This week, Microsoft has rolled out the last scheduled updates for this year. Nonetheless, it again has released a fix for a zero-day actively exploited in the wild. The Microsoft December Patch Tuesday Update brought fixes for nine critical vulnerabilities in different programs, including a zero-day flaw. It also patched several important vulnerabilities in different applications including MS Office apps.
Zero-Day Fixed With Microsoft December Patch Tuesday Update
This week, Microsoft December Patch Tuesday updates fixed a plethora of critical and important security flaws. These also include a zero-day bug already known and exploited by criminal hackers.
The vulnerability included a Windows Kernel Elevation of Privilege vulnerability that could potentially let an attacker execute arbitrary code on a target system in kernel mode. As described in Microsoft’s security advisory,
“An elevation of privilege vulnerability exists when the Windows kernel fails to properly handle objects in memory. An attacker who successfully exploited this vulnerability could run arbitrary code in kernel mode. An attacker could then install programs; view, change, or delete data; or create new accounts with full user rights.”
To exploit this bug, an attacker could simply log on to the target system. Then, via a maliciously crafted app, the attacker could gain complete control of the device.
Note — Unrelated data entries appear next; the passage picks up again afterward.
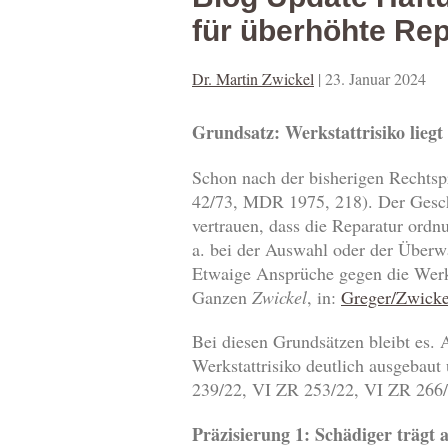
für überhöhte Re
Dr. Martin Zwickel
|
23. Januar 2024
Grundsatz: Werkstattrisiko liegt
Schon nach der bisherigen Rechtsp
42/73, MDR 1975, 218). Der Geschäd
vertrauen, dass die Reparatur ordn
a. bei der Auswahl oder der Überw
Etwaige Ansprüche gegen die Werk
Ganzen
Zwickel
, in:
Greger/Zwickel
Bei diesen Grundsätzen bleibt es.
Werkstattrisiko deutlich ausgebaut 
239/22, VI ZR 253/22, VI ZR 266/22
Präzisierung 1: Schädiger trägt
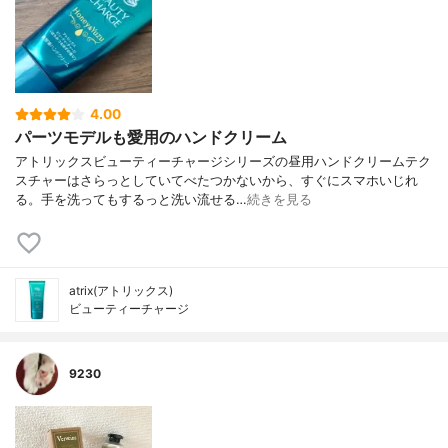
4.00
パーツモデルも愛用のハンドクリーム
アトリックスビューティーチャージシリーズの昼用ハンドクリームテク
スチャーはさらっとしていてべたつかないから、すぐにスマホいじれ
る。手を洗ってもするっと洗い流せる…
続きを見る
atrix(アトリックス)
ビューティーチャージ
9230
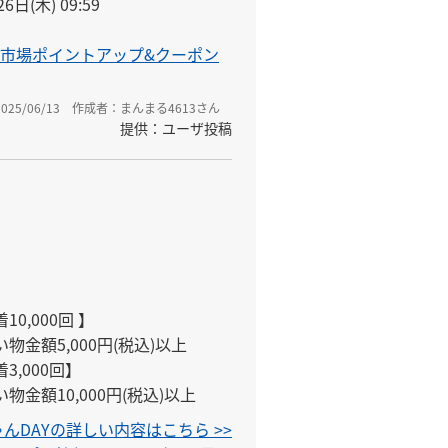
6日(木) 09:59
市場ポイントアップ&クーポン
25/06/13
作成者：まんまる4613さん
提供：ユーザ投稿
0,000回 】

金額5,000円(税込)以上

,000回】

金額10,000円(税込)以上
んDAYの詳しい内容はこちら >>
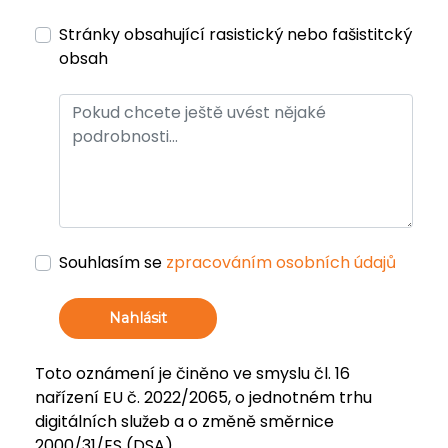
Stránky obsahující rasistický nebo fašistitcký
obsah
Souhlasím se
zpracováním osobních údajů
Nahlásit
Toto oznámení je činěno ve smyslu čl. 16
nařízení EU č. 2022/2065, o jednotném trhu
digitálních služeb a o změně směrnice
2000/31/ES (DSA).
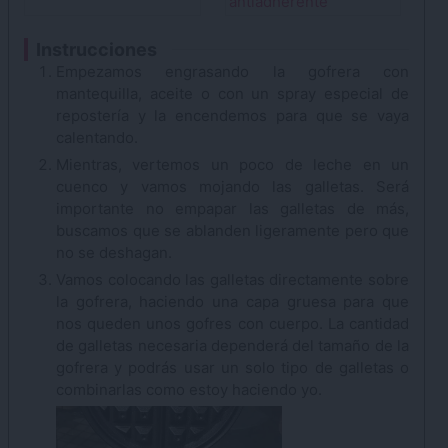
antiadherente
Instrucciones
Empezamos engrasando la gofrera con
mantequilla, aceite o con un spray especial de
repostería y la encendemos para que se vaya
calentando.
Mientras, vertemos un poco de leche en un
cuenco y vamos mojando las galletas. Será
importante no empapar las galletas de más,
buscamos que se ablanden ligeramente pero que
no se deshagan.
Vamos colocando las galletas directamente sobre
la gofrera, haciendo una capa gruesa para que
nos queden unos gofres con cuerpo. La cantidad
de galletas necesaria dependerá del tamaño de la
gofrera y podrás usar un solo tipo de galletas o
combinarlas como estoy haciendo yo.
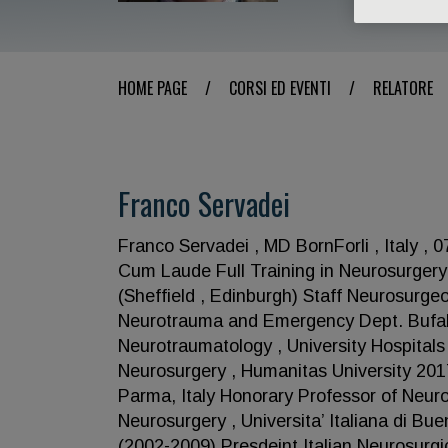
HOME PAGE
/
CORSI ED EVENTI
/
RELATORE
Franco Servadei
Franco Servadei , MD BornForli , Italy , 
Cum Laude Full Training in Neurosurger
(Sheffield , Edinburgh) Staff Neurosurgeo
Neurotrauma and Emergency Dept. Bufalin
Neurotraumatology , University Hospitals
Neurosurgery , Humanitas University 201
Parma, Italy Honorary Professor of Neur
Neurosurgery , Universita’ Italiana di 
(2002-2009) Presdeint Italian Neurosurg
The credit for identifying this bug (CVE-2018-8611) goes to Kaspersky Lab researchers, who reported the third consecutive Windows zero-day discovery to Microsoft. They believe that several threat actors have already exploited the vulnerability, including FruityArmor and SandCat. The researchers Boris Larin and Igor Soumenkov have elaborated their findings in a separate report. As stated,
“CVE-2018-8611 is a race condition that is present in the Kernel Transaction Manager due to improper processing of transacted file operations in kernel mode.”
Brief About Other Bug Fixes
Apart from the above zero-day vulnerability, the Microsoft Patch Tuesday December 2018 update also brought fixes for nine critical vulnerabilities. Allegedly, five out of these nine include memory corruption flaws in the Chakra scripting engine leading to remote code execution. Whereas, the other four vulnerabilities were found in the Microsoft .NET framework, Windows DNS servers, Internet Explorer and Microsoft Edge.
In addition to the critical security flaws, Microsoft also patched around 29 important remote code execution vulnerabilities. Some of these include flaws in Microsoft Excel (CVE-2018-8597 and CVE-2018-8636), Microsoft Word (CVE-2018-8590), Microsoft PowerPoint (CVE-2018-8628) and Microsoft Outlook (CVE-2018-8587).